To conclude, this ethnographic analysis has revealed that international students share a complicated and ambiguous relationship with Instagram.
In order to unpack how participants’ views on content creation relate to what they actually do when preparing a post, and how they might feel about themselves, we have analysed both their personal narratives and the visual content displayed on their feeds. Combining these two kinds of material has given us the opportunity to unveil the inevitable contradictions that characterise individuals’ approaches to content curation. However, the data collection regarded the posts visible on the respondents’ feed at the time of the interview. Accordingly, archived or deleted posts were not included in the sample.

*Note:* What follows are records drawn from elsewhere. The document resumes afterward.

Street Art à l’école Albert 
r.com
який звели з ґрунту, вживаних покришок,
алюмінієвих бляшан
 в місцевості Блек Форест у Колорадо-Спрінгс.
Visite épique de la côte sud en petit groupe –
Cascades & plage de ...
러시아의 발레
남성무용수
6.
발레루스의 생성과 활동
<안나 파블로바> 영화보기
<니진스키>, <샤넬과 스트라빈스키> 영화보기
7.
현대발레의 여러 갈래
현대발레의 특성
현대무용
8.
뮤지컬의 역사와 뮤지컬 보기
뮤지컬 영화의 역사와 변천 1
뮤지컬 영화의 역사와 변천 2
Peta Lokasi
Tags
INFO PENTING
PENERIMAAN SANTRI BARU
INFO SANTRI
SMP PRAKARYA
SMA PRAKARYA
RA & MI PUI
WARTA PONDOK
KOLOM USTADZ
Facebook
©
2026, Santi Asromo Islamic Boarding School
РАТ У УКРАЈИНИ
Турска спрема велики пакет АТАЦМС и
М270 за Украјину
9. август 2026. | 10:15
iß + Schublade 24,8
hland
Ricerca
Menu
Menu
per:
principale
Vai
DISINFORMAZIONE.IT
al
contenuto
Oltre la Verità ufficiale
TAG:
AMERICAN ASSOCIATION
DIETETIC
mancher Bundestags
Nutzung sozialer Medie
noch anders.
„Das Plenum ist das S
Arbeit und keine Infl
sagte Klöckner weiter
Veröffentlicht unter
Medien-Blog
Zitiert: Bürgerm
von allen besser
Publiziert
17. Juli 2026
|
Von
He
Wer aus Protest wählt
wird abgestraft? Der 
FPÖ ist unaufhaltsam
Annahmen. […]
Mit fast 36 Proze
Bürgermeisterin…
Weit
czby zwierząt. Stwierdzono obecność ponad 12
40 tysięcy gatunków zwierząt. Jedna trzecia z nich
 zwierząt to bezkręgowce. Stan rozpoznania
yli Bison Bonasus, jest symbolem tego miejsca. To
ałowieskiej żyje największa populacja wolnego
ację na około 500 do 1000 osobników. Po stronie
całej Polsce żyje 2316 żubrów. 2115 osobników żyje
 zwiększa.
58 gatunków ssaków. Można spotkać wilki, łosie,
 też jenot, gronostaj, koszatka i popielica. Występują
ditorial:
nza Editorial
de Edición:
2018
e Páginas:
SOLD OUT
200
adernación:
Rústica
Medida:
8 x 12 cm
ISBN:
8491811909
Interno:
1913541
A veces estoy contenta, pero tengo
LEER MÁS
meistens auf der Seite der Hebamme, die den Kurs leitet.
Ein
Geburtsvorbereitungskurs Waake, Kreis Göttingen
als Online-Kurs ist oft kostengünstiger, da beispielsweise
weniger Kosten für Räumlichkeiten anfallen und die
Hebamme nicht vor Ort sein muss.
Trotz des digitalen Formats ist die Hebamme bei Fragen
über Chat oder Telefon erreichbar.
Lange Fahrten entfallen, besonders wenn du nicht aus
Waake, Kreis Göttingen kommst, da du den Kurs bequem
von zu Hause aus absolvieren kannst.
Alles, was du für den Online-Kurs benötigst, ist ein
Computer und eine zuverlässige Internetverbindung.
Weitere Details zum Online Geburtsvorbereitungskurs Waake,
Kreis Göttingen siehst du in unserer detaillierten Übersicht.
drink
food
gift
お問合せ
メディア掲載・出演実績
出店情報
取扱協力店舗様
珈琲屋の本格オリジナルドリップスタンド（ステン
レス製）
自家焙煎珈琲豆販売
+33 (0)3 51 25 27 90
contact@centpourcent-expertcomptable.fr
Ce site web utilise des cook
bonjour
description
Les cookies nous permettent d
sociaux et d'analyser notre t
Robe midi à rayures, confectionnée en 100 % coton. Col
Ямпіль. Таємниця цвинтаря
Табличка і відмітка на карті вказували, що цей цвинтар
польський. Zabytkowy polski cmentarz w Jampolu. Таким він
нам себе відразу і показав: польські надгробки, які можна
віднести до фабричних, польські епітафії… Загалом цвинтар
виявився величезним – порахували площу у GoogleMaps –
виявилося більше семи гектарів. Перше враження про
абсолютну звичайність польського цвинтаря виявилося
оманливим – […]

A limitation of the study concerns the recruitment process. Although the sample was heterogeneous in terms of geographical and cultural background, all participants were masters students of New Media and Society at the University of Amsterdam. As mentioned in the introduction, their identity as media students certainly influences their digital practices in terms of reflexivity and critical thinking. Further research on the topic would profit from enlarging the sample to students from different disciplines, ages and universities in the Netherlands. Finally, it would be interesting to conduct additional interviews with the same participants in the future to develop longitudinal data on how their audiencing practices evolve over time. Given the influence of moving to Amsterdam to their self-presentation on Instagram, we could assume that other life transitions may shape their posting behaviour in other significant ways.
These findings are a first step to explore the merits of the interdisciplinary analysis of qualitative data. For future analysis, participants could be invited to apply other digital methods such as auto-ethnography.